View attachment 209119


View attachment 209120
The seeds came from Humboldt Co. , CA and was told it is blueberrytrainwreck watermelon. Is early and more compact. Does not reach and the plant is very sturdy and doesnt require staking. i cloned from an outsde plant for my latest indoor grow and it was done in 6 weeks from light change. Has anyone seen this kind before? i kept 2 females separate and 1male so now (or will in bout a week) have two nice size plants of this heavy with seed.  

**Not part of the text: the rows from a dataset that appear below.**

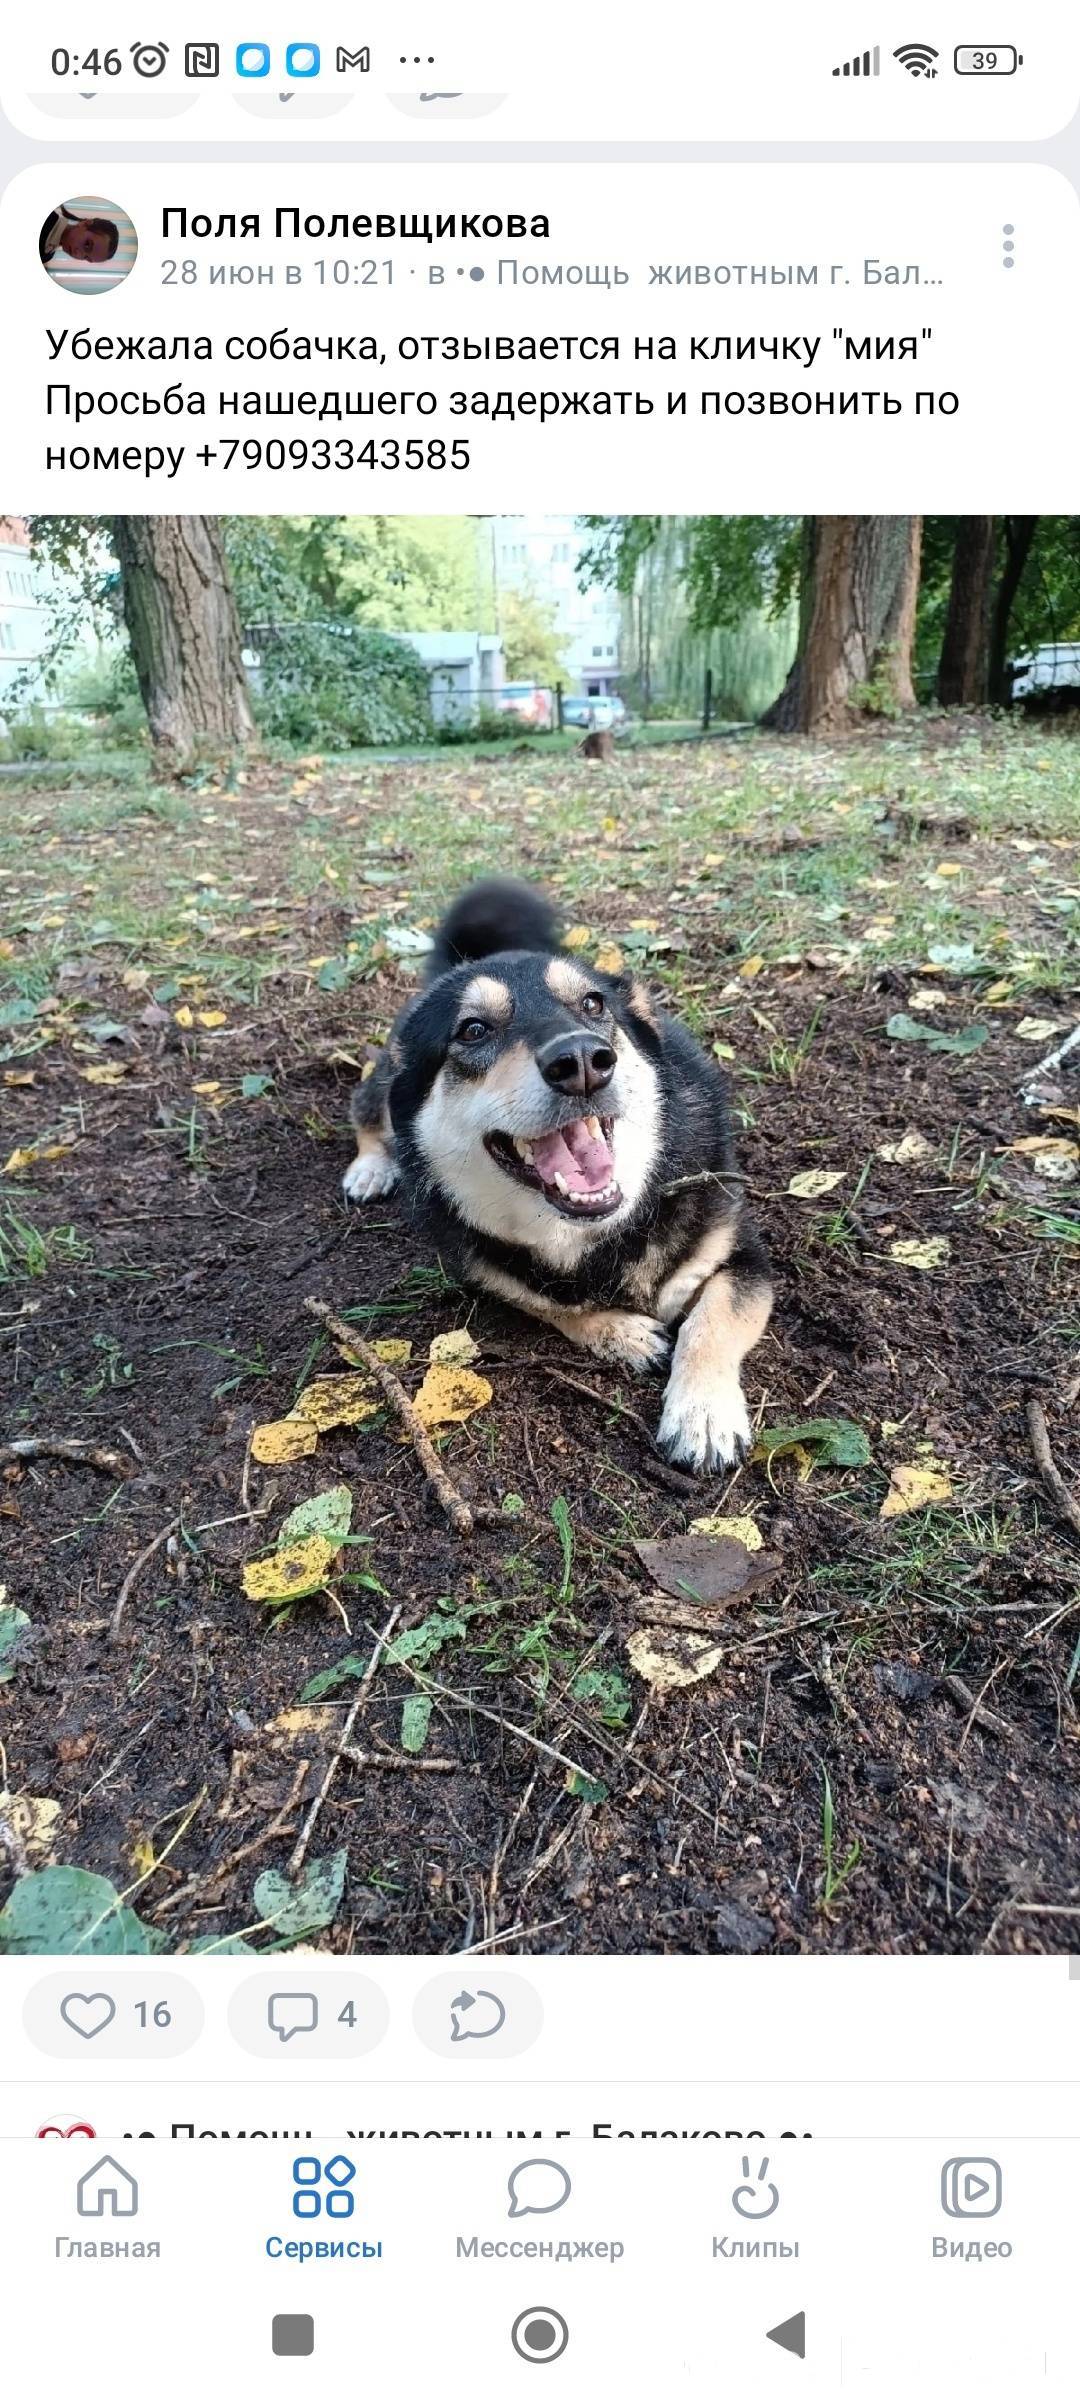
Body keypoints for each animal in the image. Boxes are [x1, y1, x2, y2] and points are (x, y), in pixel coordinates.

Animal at [340, 883, 772, 1468]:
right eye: (473, 1029)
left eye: (592, 1004)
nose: (583, 1060)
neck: (586, 1234)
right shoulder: (484, 1271)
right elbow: (551, 1305)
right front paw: (622, 1334)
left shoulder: (742, 1257)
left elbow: (713, 1321)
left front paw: (702, 1415)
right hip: (385, 1079)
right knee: (367, 1107)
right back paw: (369, 1167)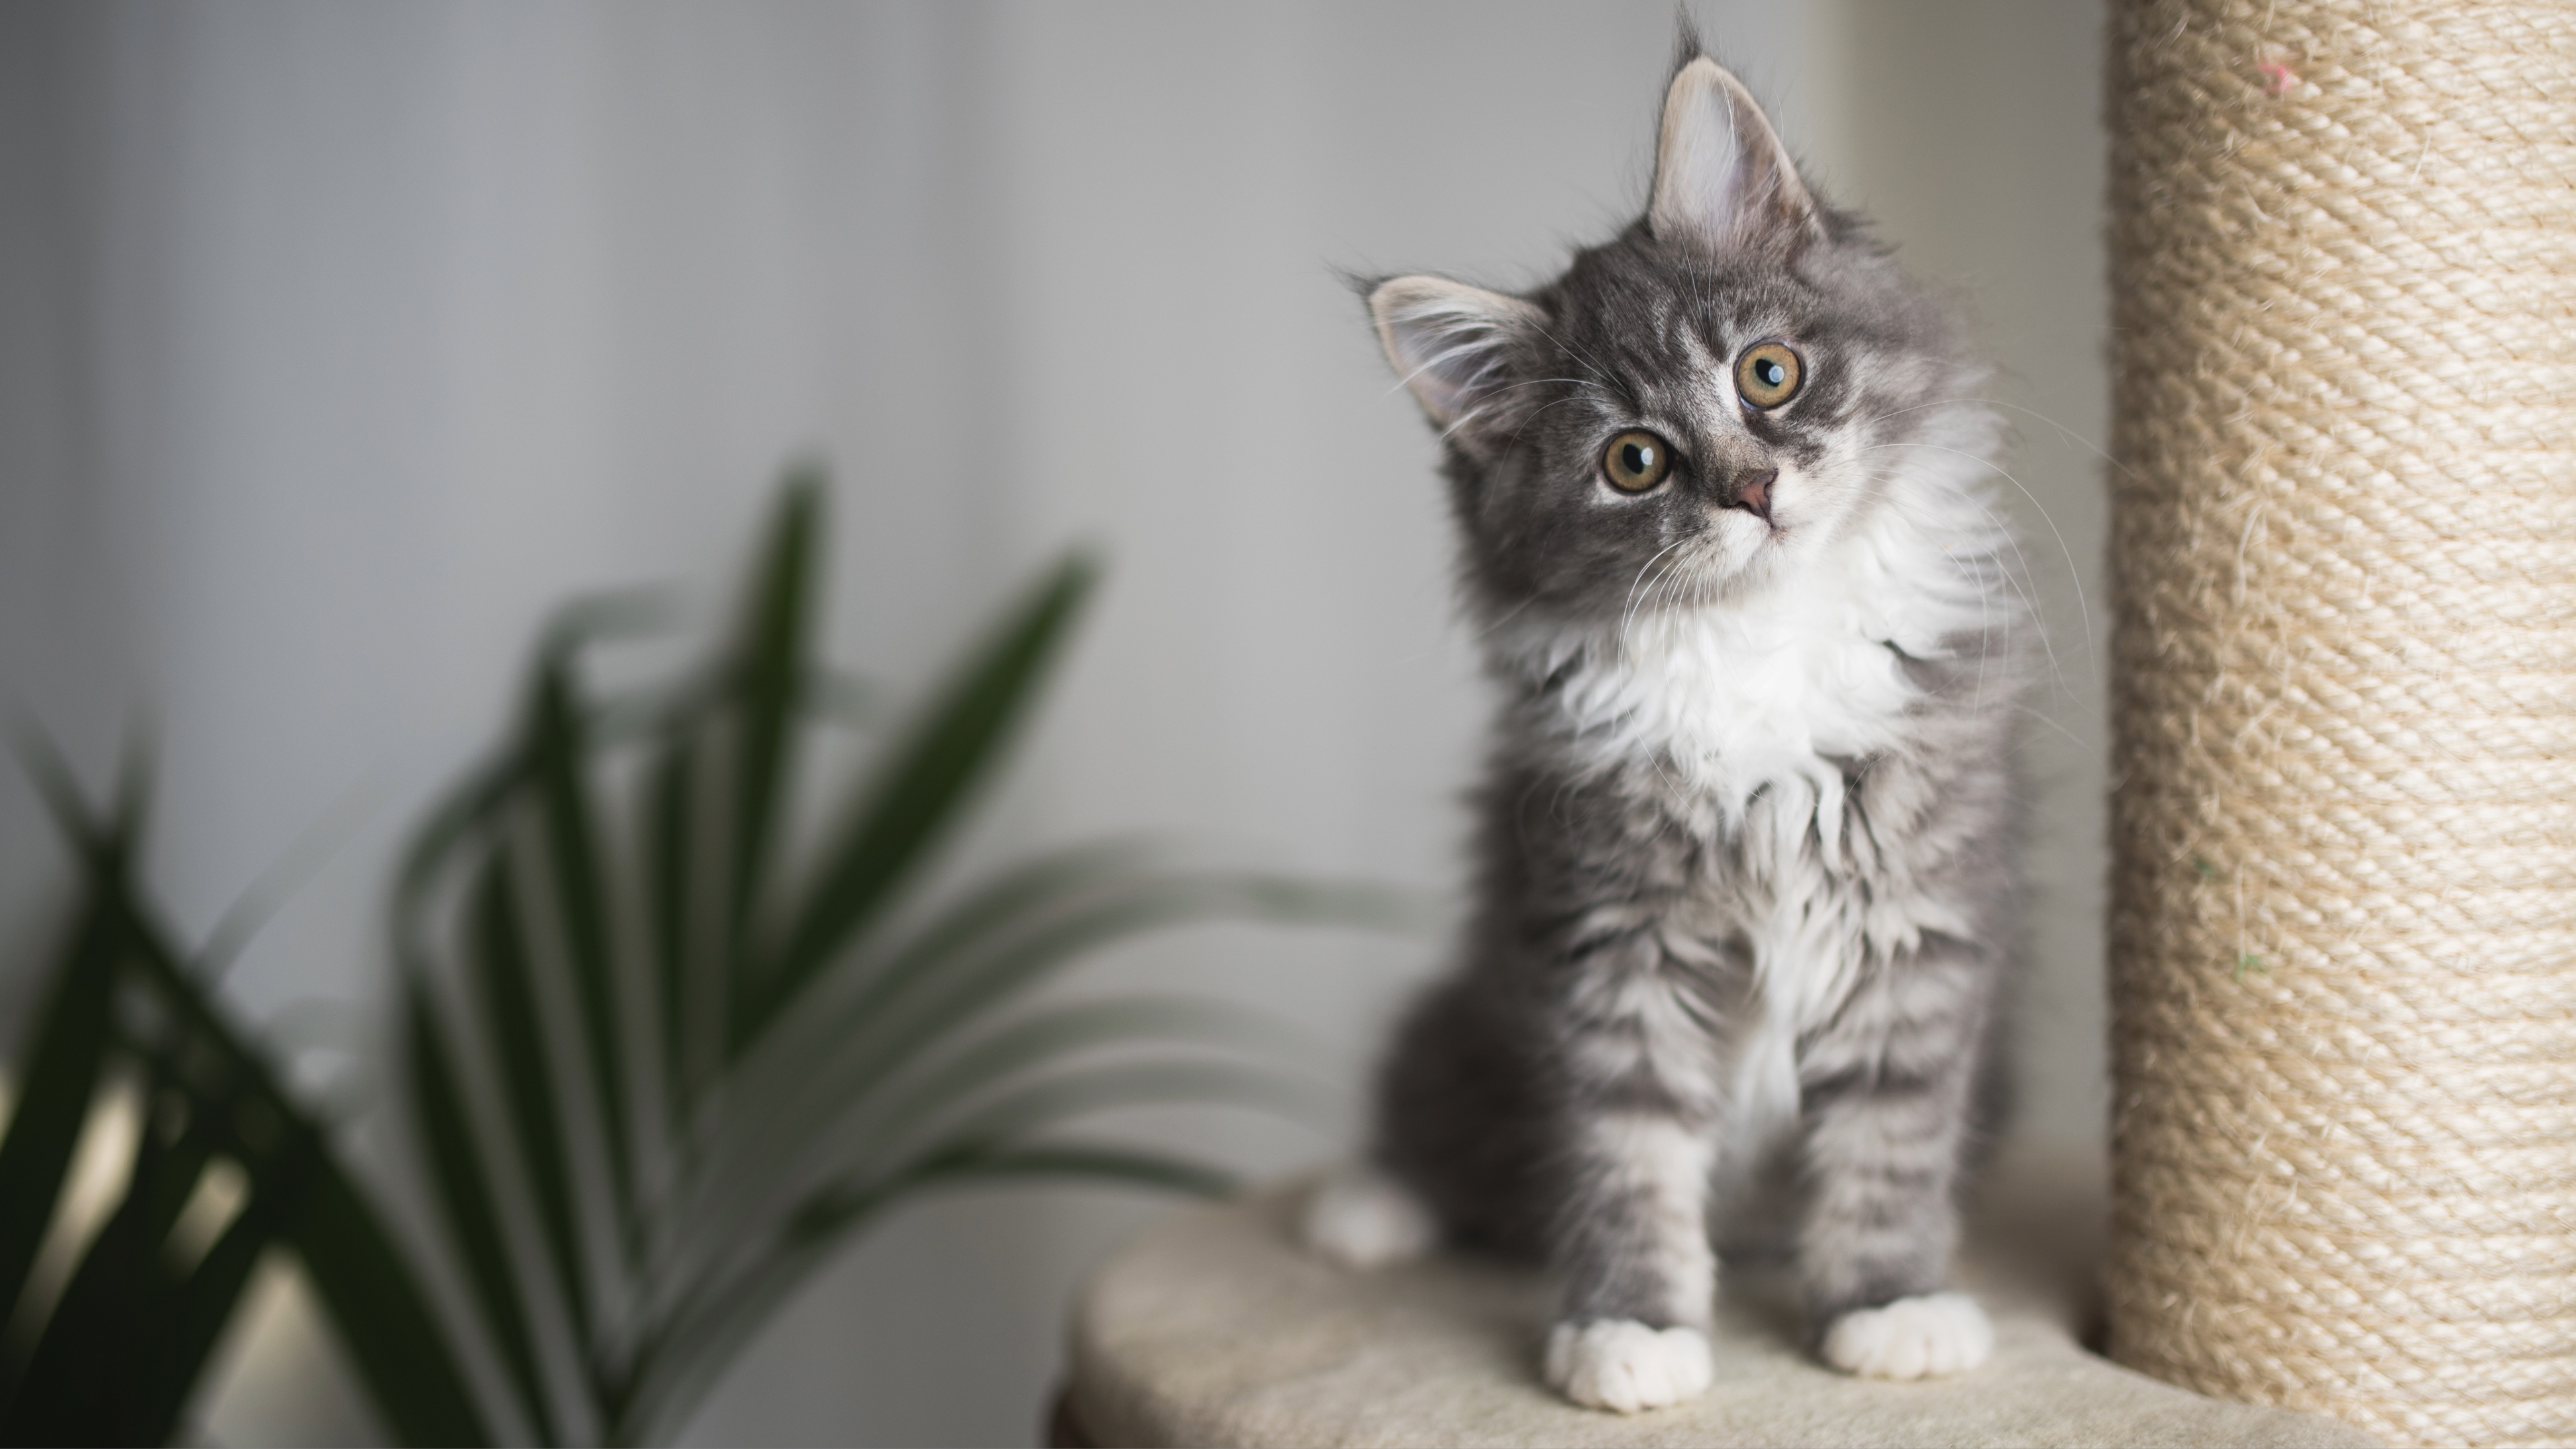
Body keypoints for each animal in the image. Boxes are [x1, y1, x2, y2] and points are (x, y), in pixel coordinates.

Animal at [1308, 48, 2030, 1420]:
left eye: (1768, 374)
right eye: (1634, 462)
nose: (1752, 491)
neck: (1755, 649)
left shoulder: (1913, 927)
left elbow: (1891, 1137)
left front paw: (1888, 1303)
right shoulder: (1606, 941)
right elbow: (1623, 1151)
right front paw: (1628, 1328)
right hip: (1463, 1021)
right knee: (1437, 1133)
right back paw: (1363, 1209)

added- the hairs turn a bright pink as it matures. the indoor had NO powdery mildew


----------



## trillions of atoms (Sep 27, 2013)

Looks like weed man


----------



## Rosebud (Sep 27, 2013)

Looks like really nice marijuana. Very pretty.


----------



## ozzydiodude (Sep 27, 2013)

Cannabis Gethighwithus


----------



## 4u2sm0ke (Sep 27, 2013)

Imposable to tell....even if you grew it...Looks like Indiana Bubble Gum to me


----------



## MoNoXiDe (Oct 5, 2013)

Idk but looks fruity!


----------



## WeedHopper (Oct 5, 2013)

Who the hell cares,,I just want some.:icon_smile:


----------